TASKS TO CARRY OUT:
1/ In the fishing trip account, which bait did Clint use to catch the 20″ trout?
2/ Please continue the fishing trip account from its final sentence.

Of all the time I’ve spent fishing, I’ve never really targeted trout. When I started fishing the marsh I became completely obsessed with redfish and ended up with a little bit of tunnel vision. Now that I’ve figured redfish out for the most part, I’ve been wanting to spend some time learning the trout game. Yesterday I had the opportunity to do just that with Clint Barghi of Team Ocean Kayak.

We met up on the south shoreline of Galveston’s West Bay and launched into the dark. By the time we reached our fist spot we had enough light to get started. We anchored up, slipped out of the kayaks, and started wading an area where Clint has had success in the past. Clint hooked up with a nice 20″ trout on about his 10th cast using a Bass Assassin 5″ Shad (Red Shad), while I hooked into an 18 inch trout about 5 minutes later on the same bait. We spent the next 20 minutes working the area with no luck so we decided to try spot #2. After another 20 minutes with no fish we decided to paddle about a mile to another location. About halfway there we noticed slicks popping up all around us so we decided to stop and check them out.

DATA EXTRACT:
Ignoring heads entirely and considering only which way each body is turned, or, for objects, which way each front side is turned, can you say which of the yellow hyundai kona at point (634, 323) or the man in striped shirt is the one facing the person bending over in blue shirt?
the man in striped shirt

...

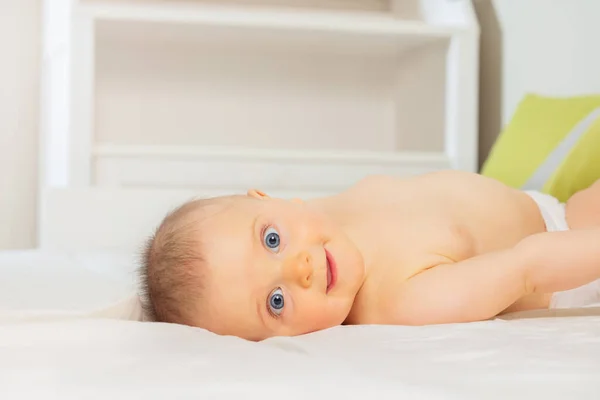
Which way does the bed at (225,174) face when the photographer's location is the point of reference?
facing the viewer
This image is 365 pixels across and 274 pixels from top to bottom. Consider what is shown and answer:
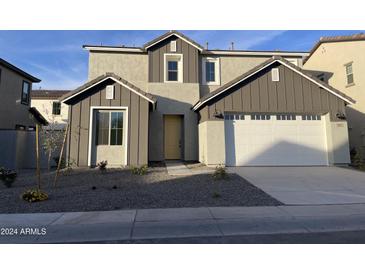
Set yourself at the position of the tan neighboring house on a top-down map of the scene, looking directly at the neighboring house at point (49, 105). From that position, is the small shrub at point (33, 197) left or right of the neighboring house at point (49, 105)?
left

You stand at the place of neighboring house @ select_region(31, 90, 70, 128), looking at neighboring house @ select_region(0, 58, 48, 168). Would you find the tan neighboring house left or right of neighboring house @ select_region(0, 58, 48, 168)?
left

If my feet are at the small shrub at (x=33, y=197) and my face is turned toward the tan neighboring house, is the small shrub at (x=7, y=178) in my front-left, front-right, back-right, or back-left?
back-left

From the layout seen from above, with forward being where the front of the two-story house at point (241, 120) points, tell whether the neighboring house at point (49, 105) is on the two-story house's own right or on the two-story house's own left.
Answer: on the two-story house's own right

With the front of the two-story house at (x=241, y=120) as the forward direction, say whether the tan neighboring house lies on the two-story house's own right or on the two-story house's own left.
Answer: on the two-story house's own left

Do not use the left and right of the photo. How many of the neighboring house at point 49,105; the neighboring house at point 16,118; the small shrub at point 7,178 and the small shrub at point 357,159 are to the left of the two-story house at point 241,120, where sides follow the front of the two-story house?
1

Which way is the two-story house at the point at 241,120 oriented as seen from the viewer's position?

--

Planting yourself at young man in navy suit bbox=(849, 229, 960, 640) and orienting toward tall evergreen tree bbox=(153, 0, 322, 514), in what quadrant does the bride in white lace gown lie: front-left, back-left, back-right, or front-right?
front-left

RESULTS OF THE TASKS:
1/ A Bass Assassin 5″ Shad (Red Shad).

2/
Clint made a long cast with his topwater that happened to land about 5 feet in front of small pod of reds. After a few twitches and a couple missed blowups one of the reds got the lure in it’s mouth and Clint landed a nice 24″ red. We continued working the slicks from the kayak without much luck so we decided to get out and wade instead of fighting the wind. We threw soft plastics again with no luck and decided to switch to topwaters even though it was a little later in the day. It turns out that’s exactly what they wanted. We spent the next 2 hours from 9-11 catching 3 more reds and about 16 trout with lots of missed blowups.  We also had a few that came undone while bringing them in. After releasing the 10th fish we decided to string a few for dinner and ended the day keeping 7 trout and 1 red.  The trout ranged from 16 to 23 inches with only one dink.  The bite died around 11 and we had plenty of fish for dinner.  I threw a 4 inch Saltwater Skitterwalk (Blue Mullet) while Clint threw a Red/White topwater and I’m not sure of the brand.

I learned a lot about trout today and plan on splitting my time between them and reds in the marsh to learn even more.  My confidence in topwaters also rose after catching 2 reds and multiple trout. I plan to spend more time using one in the marsh for big redfish and not switching to a soft plastic so quickly.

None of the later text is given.